I’m not entirely sure how you’d get the aiming to work with the chat — maybe a limitation would have to be imposed whereby it’s locked to straight ahead of the character at all times — but it’s the kind of challenge that you think would be perfectly surmountable.
Twitch Plays Mario Kart
When you’re constantly dealing with a myriad of conflicting inputs, what could be harder than navigating from point A to point B in the fastest time possible?
The obvious challenge here would be translating the value of each input into the Mario Kart controls, but it’s arguably no different than the challenge Twitch Plays overcame to get Dark Souls working.
It’d also be hilarious just to see the reaction of the chat every time a Blue Shell or a Rocket was fired off. New religion, anyone?
What would you like to see Twitch Plays tackle next — once they finish Dark Souls, of course.
Comments
21 responses to “What Should Twitch Play Next?”
Twitch Plays CounterStrike Competitive >_>
How bout Twitch plays Pillars of Eternity, or Twitch Plays Minecraft Survival
Here is another one, a tribute to years gone by. Twitch Plays Pong, and Twitch Plays PacMan
Lylatwars, because people spamming the shoulder buttons would be useful
Dragons Lair.
Twitch plays Guitar Hero… Dragonforce.
Metroid fusion or zero mission. Or super metroid.
Would e a good laugh.
I know it’s not the “cool” option, but I’d like to see Twitch level a character in an MMO to maximum level
Oh yeah, because nobody else will catch on and try to murder them.
Play on a PvE server then… Or go with it and make things a lot more fun
Twitch plays the monkey island series or zork … or goldeneye, that could be interesting
It should b something, you know, achievable.

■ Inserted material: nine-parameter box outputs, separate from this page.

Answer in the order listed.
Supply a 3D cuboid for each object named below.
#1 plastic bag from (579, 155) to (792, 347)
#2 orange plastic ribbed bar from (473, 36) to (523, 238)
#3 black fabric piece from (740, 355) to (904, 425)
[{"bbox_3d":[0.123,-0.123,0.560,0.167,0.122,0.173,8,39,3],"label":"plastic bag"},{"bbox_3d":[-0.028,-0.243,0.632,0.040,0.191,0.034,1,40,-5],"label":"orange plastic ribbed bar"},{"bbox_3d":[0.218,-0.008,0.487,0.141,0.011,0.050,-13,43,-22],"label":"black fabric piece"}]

That’s the fun of the Twitch plays series.
How about something simple like an early Mario?
Or turn based like a Final Fantasy game.
Something that would be difficult, but also entirely achievable.
Ooh! Or something like Heavy Rain!
That’s what made Pokemon fun to watch, and Dark Souls just a pointless exercise in futility.

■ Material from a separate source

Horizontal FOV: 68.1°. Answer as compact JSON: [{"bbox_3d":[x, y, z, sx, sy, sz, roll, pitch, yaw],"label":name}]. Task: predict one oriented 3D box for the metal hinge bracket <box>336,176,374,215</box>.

Twitch plays Heavy Rain? They’d never advance beyond “Press X to Jason”
Hahaha, maybe not, but with the randomness of the decisions made and the multiple endings available it would be interesting to see which characters they could keep alive and which ending they might get 😛
Similar style game with easier input, perhaps 😛
The problem is I feel like anything achievable isn’t particularly interesting. Pokemon sort of proved the point that anything turn based is just a matter of time. Pokemon at least had trying to capture and train different Pokemon to keep it interesting. Most JRPGs just sort of have a line of checkpoints until you reach the end. That’s fun when you’re into the story but it doesn’t really provide the material for a Twitch plays campaign to be interesting.
Meanwhile anything that is obviously unrealistic, like Dark Souls, just gets chipped away at until it stops being Twitch plays. It ends up being a small group, a modified version of the game, etc. It’s technically being played by Twitch users but it’s not what you’d think of when someone says Twitch plays.
I think for them to do something new and interesting it’d have to be something like Animal Crossing or Harvest Moon. An open ended game with a lot of mini-victories where it’s not about linear progression. Something where you can go ‘ha, they actually managed to work together well enough to marry that girl’. Something they don’t have to modify and that they can’t just brute force their way through.
Pokemon answered the question ‘can Twitch play Pokemon,’ so to me the next question is ‘can Twitch play [game] well.’
Twitch Plays Super Hexagon
If Twitch beat Super Hexagon before I do (one day I’ll get back to trying for those hard achievements) I would just give up on gaming entirely.
You and me both tasrayryn, you and me both…
Twitch plays Superman 64! or maybe Zelda 2 since it’s hard but being a side scroller might make it easier or perhaps Majoras Mask, since the trolls can have fun with the song of time!
Twitch plays Super Meat Boy… Bring on the tears.
I feel like those awkward movement games would be perfect for this, how has there not been a ‘Twitch plays QWOP’ or ‘Twitch plays Octodad’ yet???